The same question equally applies to the state of the unsung Igbo presence in Sierra Leone whose fathers pioneered protestant missionary activities in Igboland, as well as Equatorial Guinea where a sizeable proportion of the population of the Island of Fernando Po trace their roots to the Igbo ethnic mainland beginning from the era of the Trans-Atlantic Slave Trade to the Colonial period.
Then appeared the European colonial experience that saw the gradual erosion of quite a sizeable proportion of some cardinal facets of Igbo culture and value orientation, in which the Igbo language in being the major casualty, is gradually being divested of much of its rich material vocabulary, poetic structure and proverbial forms. This subsequently poses the painful consequence of seeing quite a sizeable number of Igbo families presently use the English language as their lingua franca in their homes instead of their mother-tongue. This further raises the palpable fear of a fast-growing generation of non-Igbo-speaking members of the Igbo ethnic nationality, which invidiously put the Igbo language in the non- excusable danger of extinction.
Igbo Studies cannot also be divorced from the Nigerian Civil War experience, the pogroms, the stint of scientific and technological break-through and the associated yet to be resolved refugee question that saw many Igbo children, most of whom were orphaned by the raging civil war and could barely speak, much more tracing their parents and hometowns, air-lifted to Gabon and Cote D’Ivoire, as well as Europe, where they remained scattered and adopted by humanitarian families, without streams of Igbo identity and connection to the land of their ancestors.

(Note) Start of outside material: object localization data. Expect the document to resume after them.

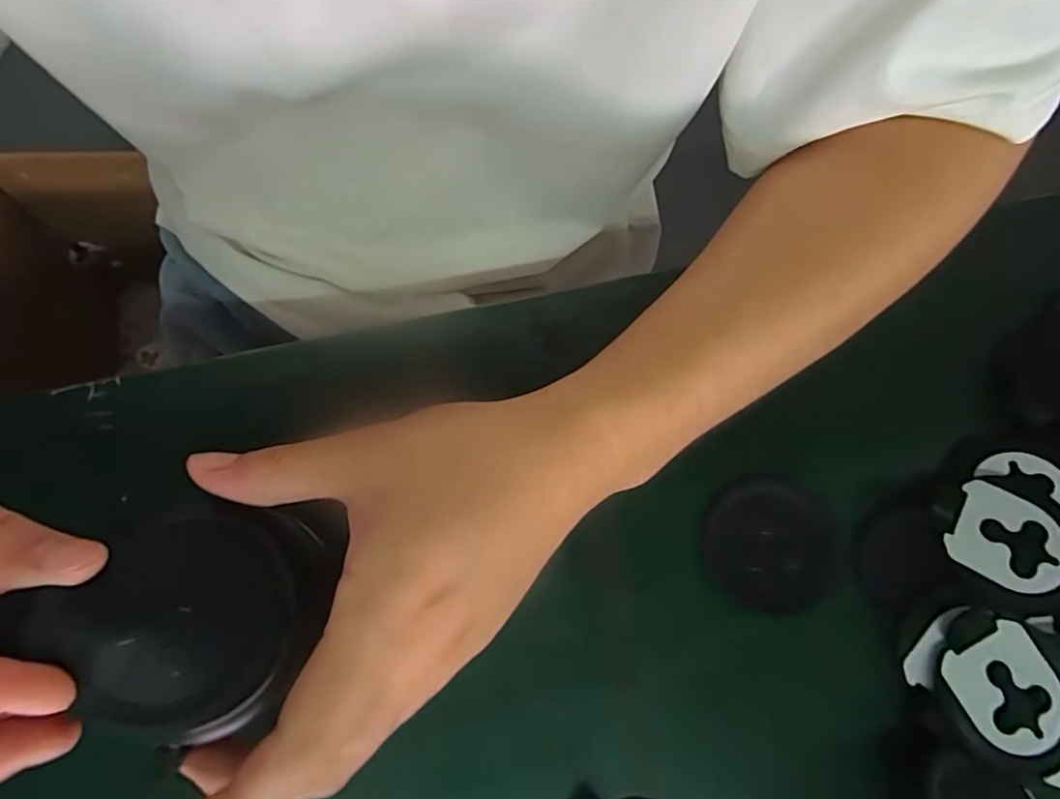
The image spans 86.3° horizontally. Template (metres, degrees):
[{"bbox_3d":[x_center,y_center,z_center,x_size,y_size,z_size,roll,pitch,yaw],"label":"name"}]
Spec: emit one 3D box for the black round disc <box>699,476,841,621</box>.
[{"bbox_3d":[0.108,0.065,0.256,0.060,0.009,0.059,2,75,-6],"label":"black round disc"}]

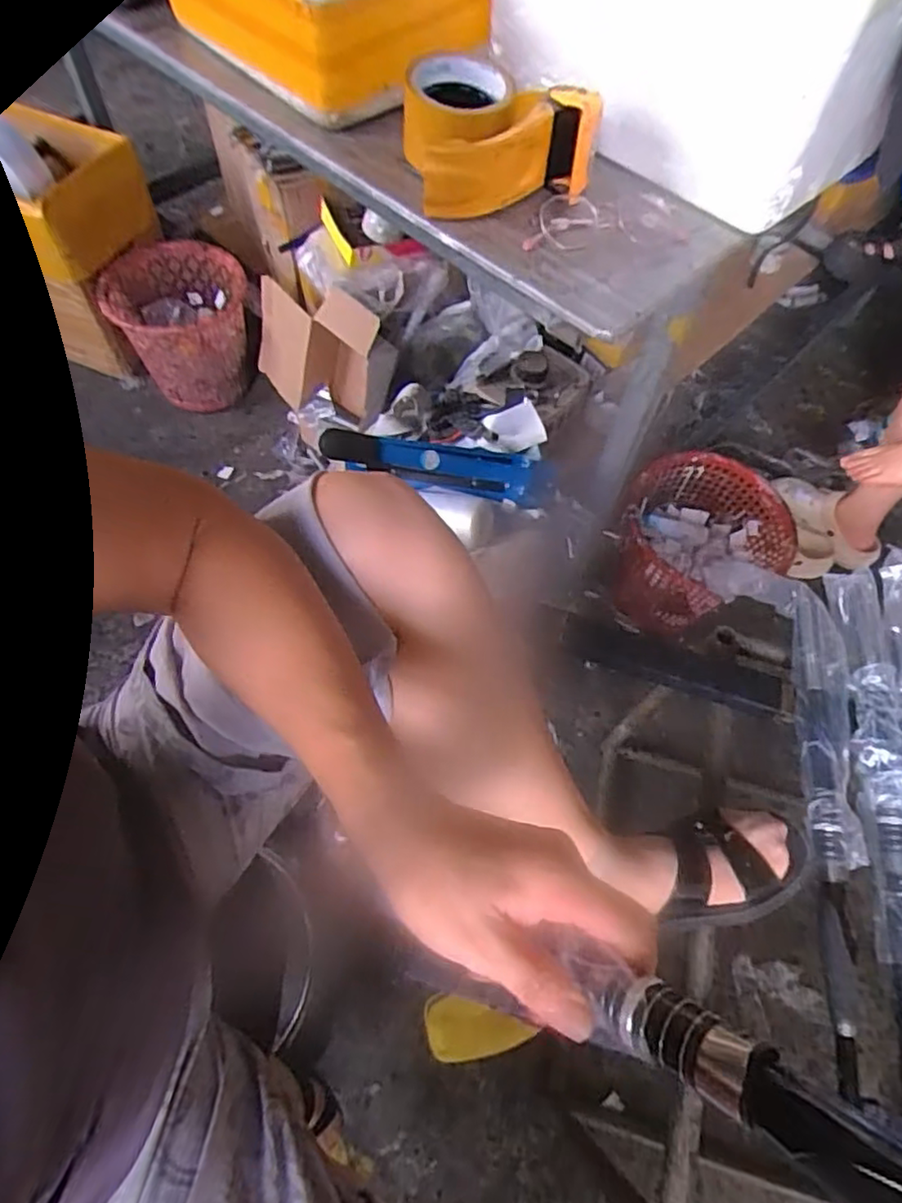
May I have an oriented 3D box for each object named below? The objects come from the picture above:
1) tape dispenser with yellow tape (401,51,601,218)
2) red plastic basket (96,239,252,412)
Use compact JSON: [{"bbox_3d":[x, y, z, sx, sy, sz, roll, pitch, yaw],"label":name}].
[{"bbox_3d":[0.049,-0.411,0.564,0.171,0.062,0.137,-10,63,-8],"label":"tape dispenser with yellow tape"},{"bbox_3d":[-0.573,-0.601,1.413,0.272,0.249,0.279,-11,63,-9],"label":"red plastic basket"}]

When we remember that these children who today are adults wherever they might be are forever disconnected from their ancestral land without traces of direct kinsmen or a place that could be called their hometowns, Local Government Area or State of origin, then we come to realize that even though the civil war might have ended in the physical form, to these people it mains an unending mental trauma that goes at the very root of their identity and personality, which they know and see but are powerless to explore. What then can be most demanding in the current definition of “Igbo Diaspora” than to develop a programme of “home-coming” for these people, as the Jews do today I connection with Eretz Israel, if only to provide them with the needed platform to reclaim their shattered identity.
The dimension and pattern of the exposition of Igbo Culture and values in the fast-growing Nollywood film industry will also be of great interest for the Centre. It is hoped that the Centre for Igbo Studies will in future develop a working relationship with the Igbo section of the film industry based on training, re-training and consultancy with the wider objective of turning Nollywood from being a mere entertainment industry, to being an ambassadorial platform for expressing and promoting of Igbo culture, mind and values.
The foregoing may seem to summarize the wider objectives and structural framework of the Centre for Igbo Studies, University of Nigeria, Nsukka, in a form that tends to put the past in greater focus, but they go further to raise fundamental questions about the present, with the tendency to project the future. All these make the establishment of the Centre for Igbo Studies imperative for a functional understanding of the Igbo mind, body and spirit in their inevitable confrontation with the present national and global socio-political and economic challenges.
At the Centre for Igbo Studies, we dedicate ourselves to cutting-edge research initiatives, which provides us the audacious willingness to venture into hitherto unexplored zones of knowledge, re-examine the veracity of commonly-held theories, and ensure that intellectual honesty laced with the creams of true knowledge and integrity in scholarship remain our guiding principle.